🤖 AI Summary
Large language models (LLMs) employed as reference-free direct evaluators suffer from a pervasive “score-range bias”: their output scores exhibit strong dependence on the pre-specified numerical range, degrading alignment with human judgments; this bias demonstrates cross-model consistency within the same model family. This work is the first to systematically identify and characterize this phenomenon. We propose Contrastive Decoding—a lightweight, plug-and-play calibration strategy that mitigates implicit reliance on predefined score ranges by generating multi-scale scoring responses in parallel for the same input.

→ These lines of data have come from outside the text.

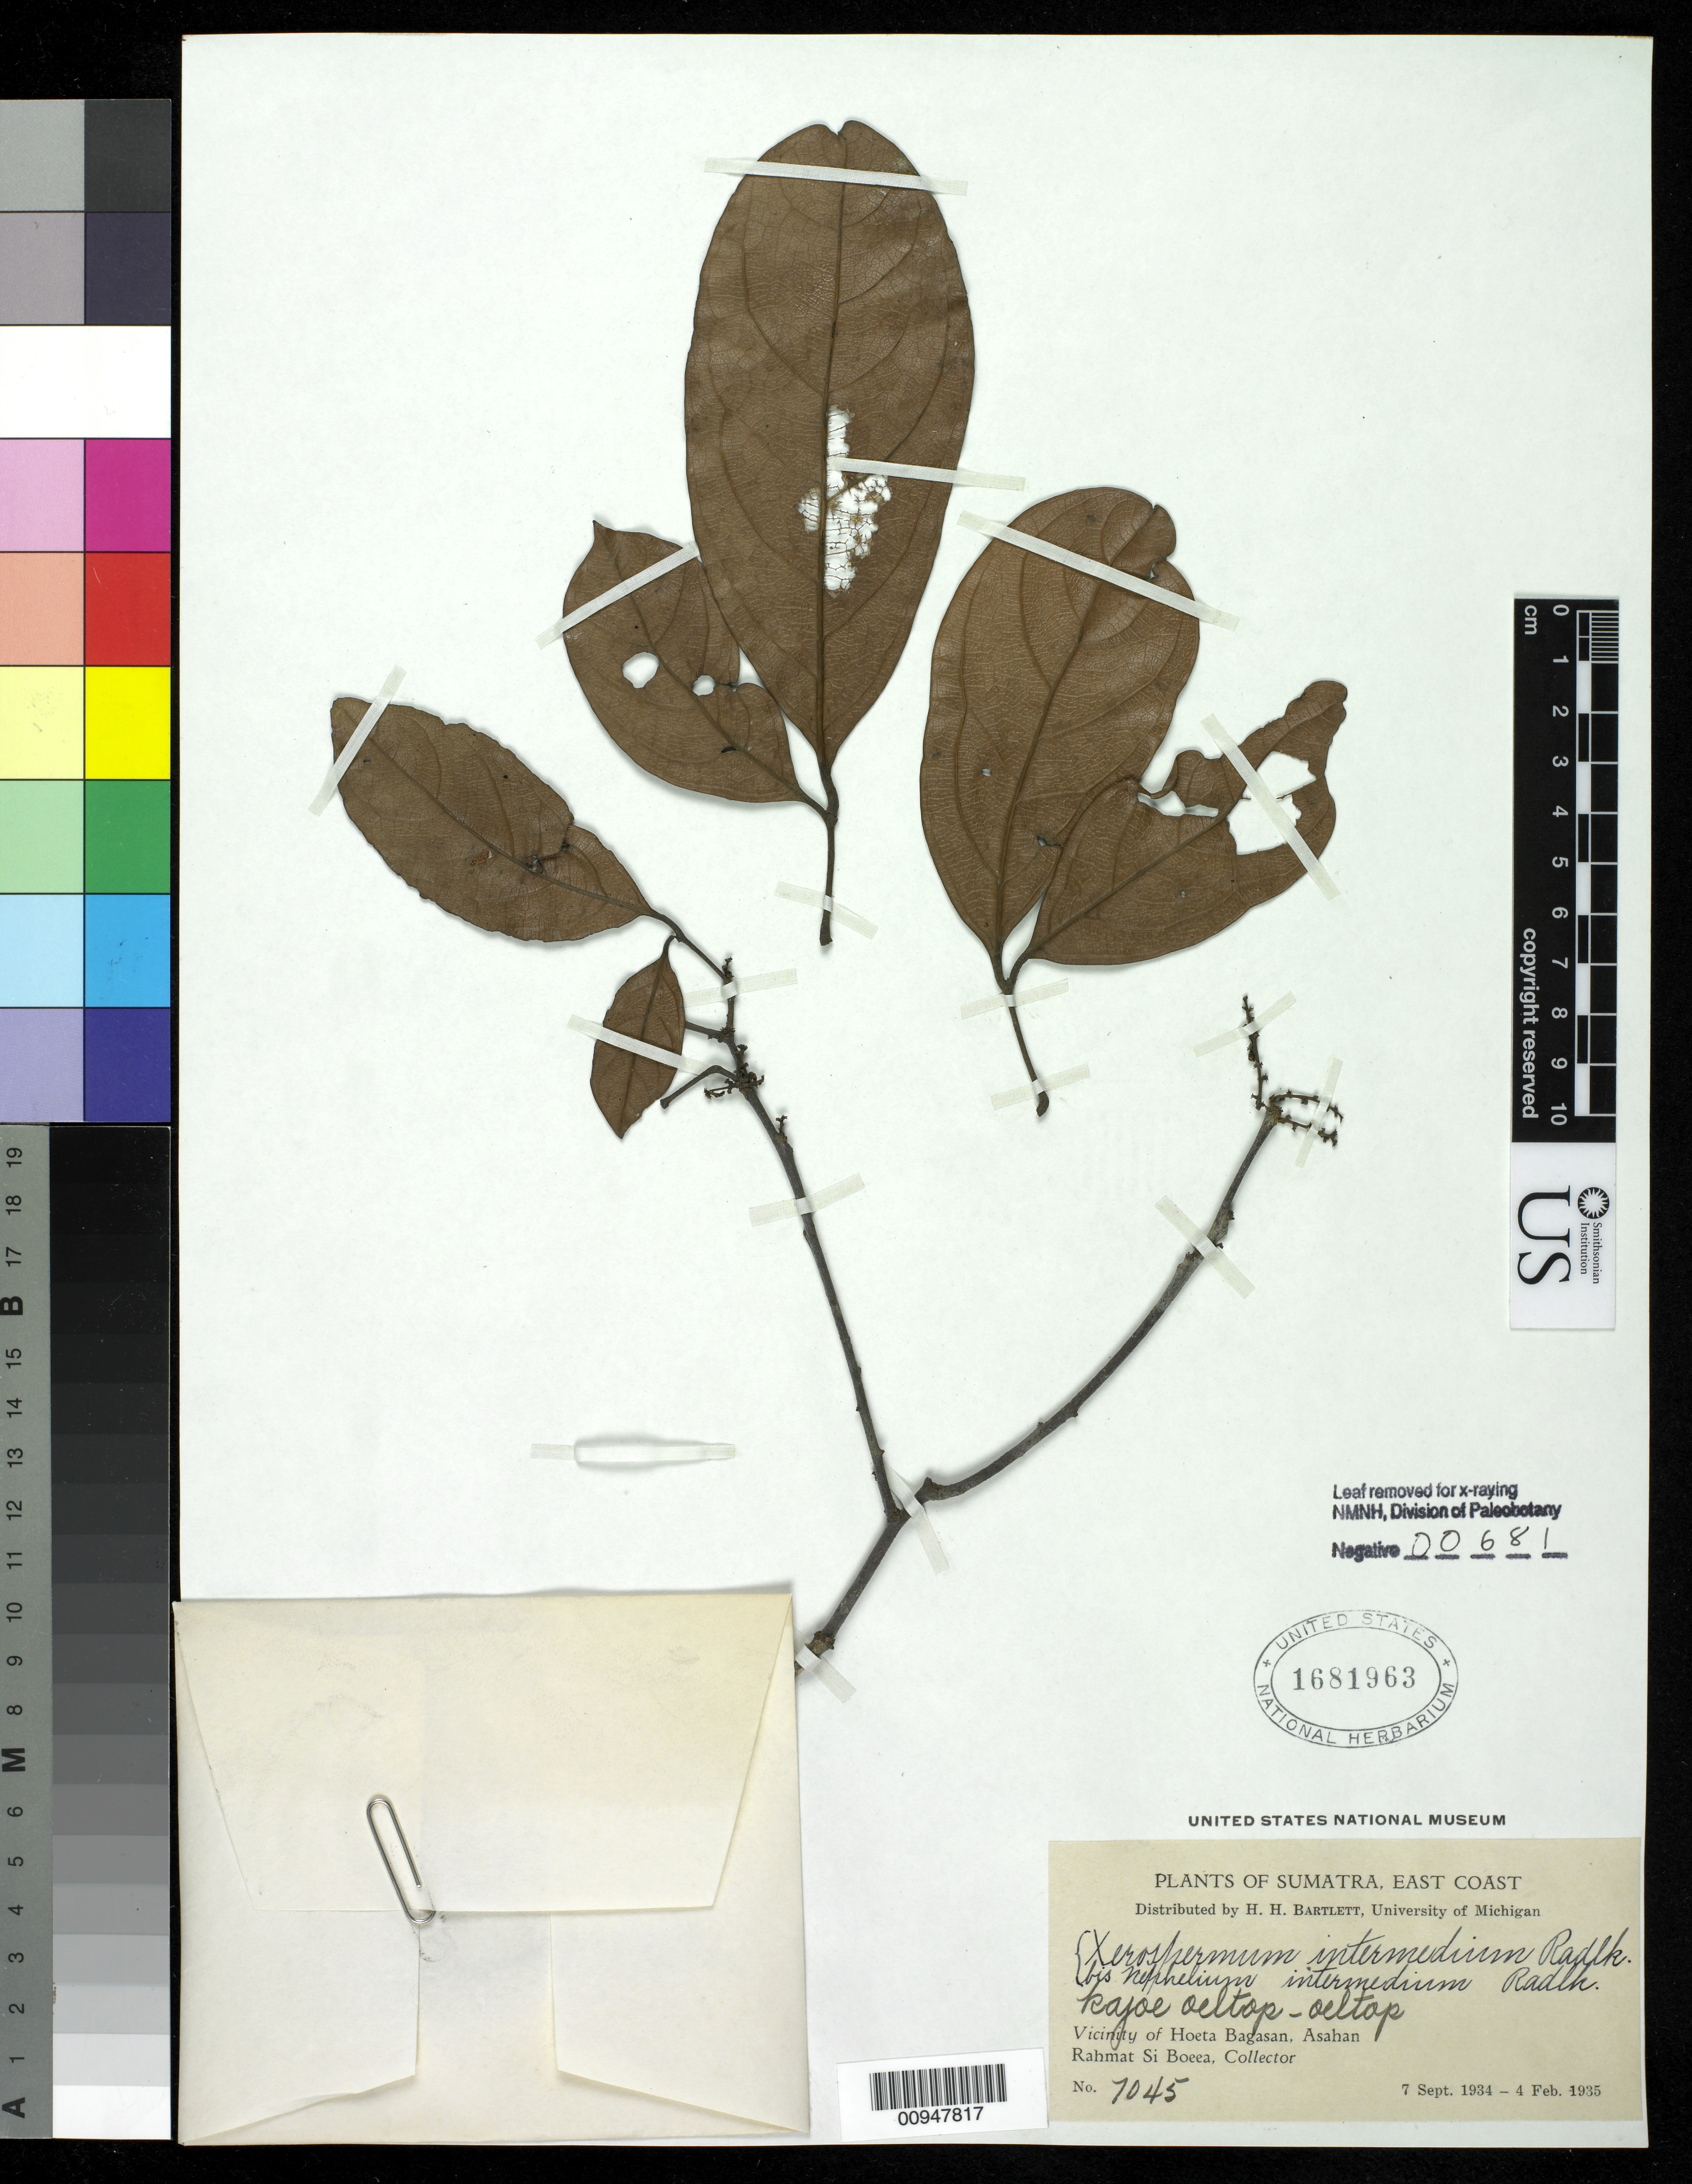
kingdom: Plantae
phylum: Tracheophyta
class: Magnoliopsida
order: Sapindales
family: Sapindaceae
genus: Xerospermum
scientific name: Xerospermum intermedium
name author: Radlk.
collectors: Rahmat Si Boeea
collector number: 7045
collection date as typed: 07 Sep 1934 to 04 Feb 1935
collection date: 1934-09-07/1935-02-04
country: Indonesia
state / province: Sumatra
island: Sumatra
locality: vicinity of Hoeta Bagasan, Asahan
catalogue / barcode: US 1681963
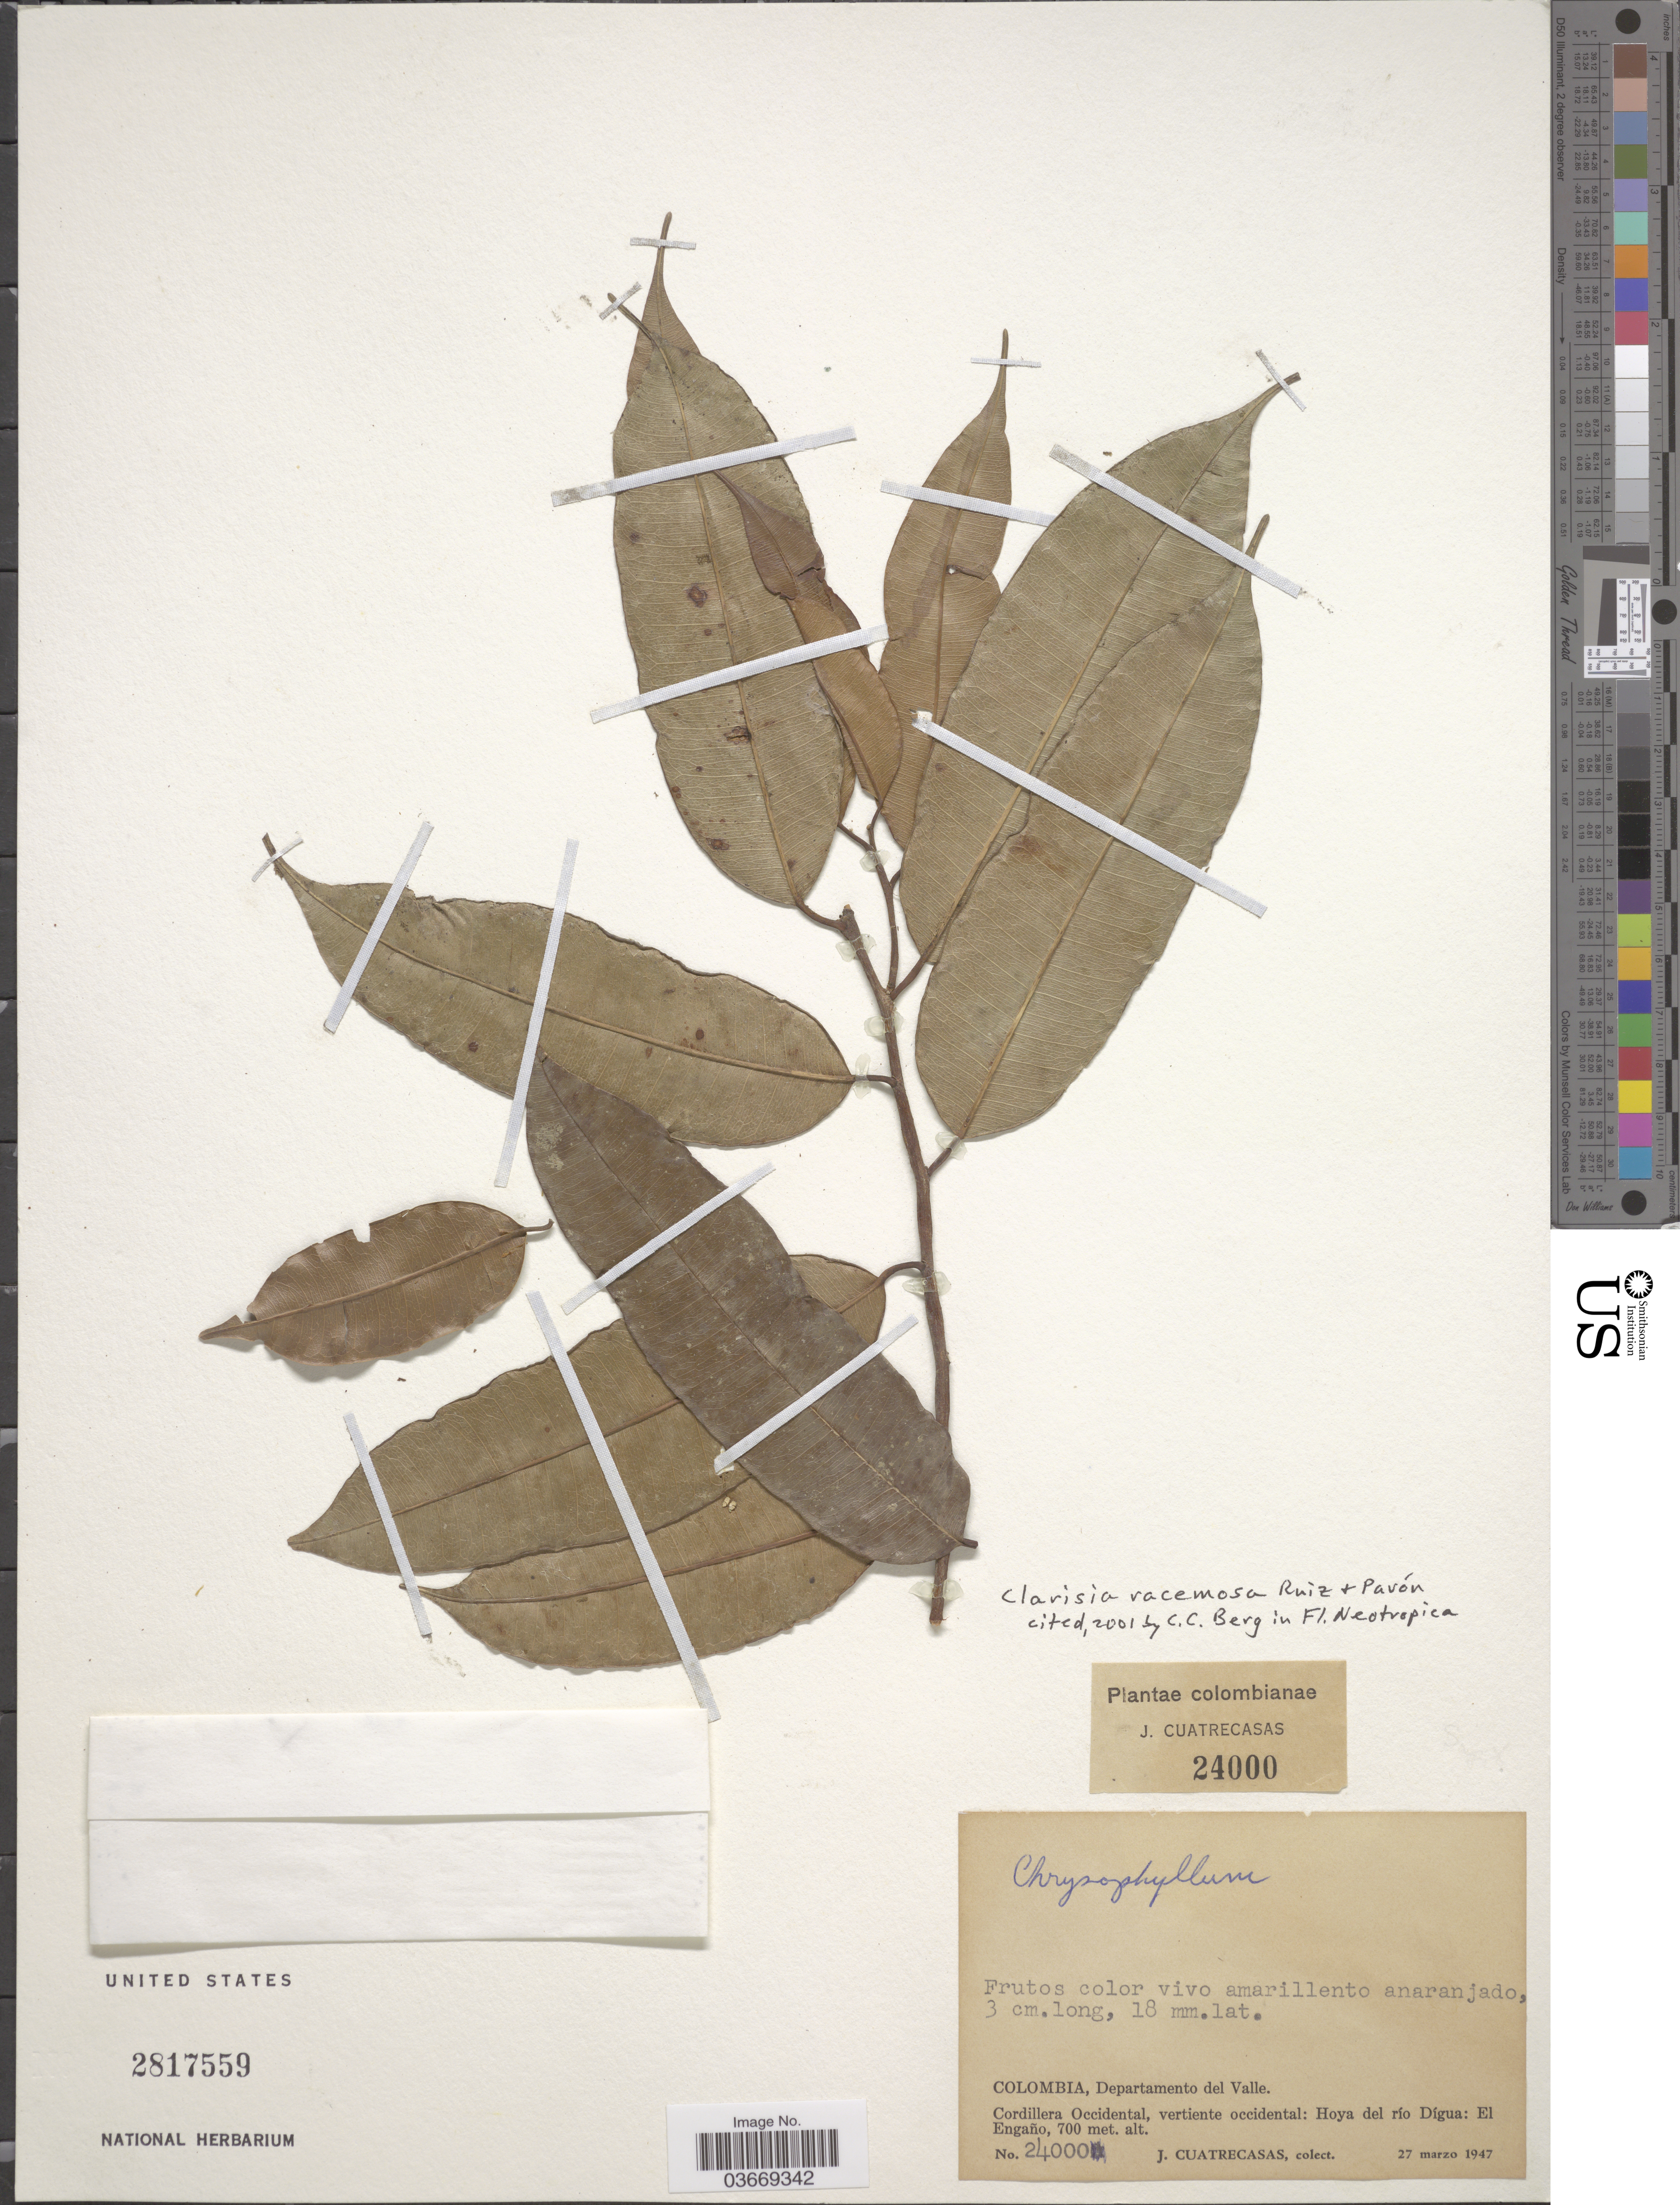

Evaluated across multiple benchmark datasets, our method significantly improves stability across diverse score intervals, boosting average Spearman correlation with human ratings by 11.3% over baselines. Crucially, it requires no additional training, fine-tuning, or human annotation. This study establishes an interpretable, parameter-free, and deployment-ready paradigm for enhancing LLMs’ reliability as automatic evaluators.
📝 Abstract
Large Language Models (LLMs) are commonly used as evaluators in various applications, but the reliability of the outcomes remains a challenge. One such challenge is using LLMs-as-judges for direct assessment, i.e., assigning scores from a specified range without any references. We first show that this challenge stems from LLM judge outputs being associated with score range bias, i.e., LLM judge outputs are highly sensitive to pre-defined score ranges, preventing the search for optimal score ranges. We also show that similar biases exist among models from the same family. We then mitigate this bias through contrastive decoding, achieving up to 11.3% relative improvement on average in Spearman correlation with human judgments across different score ranges.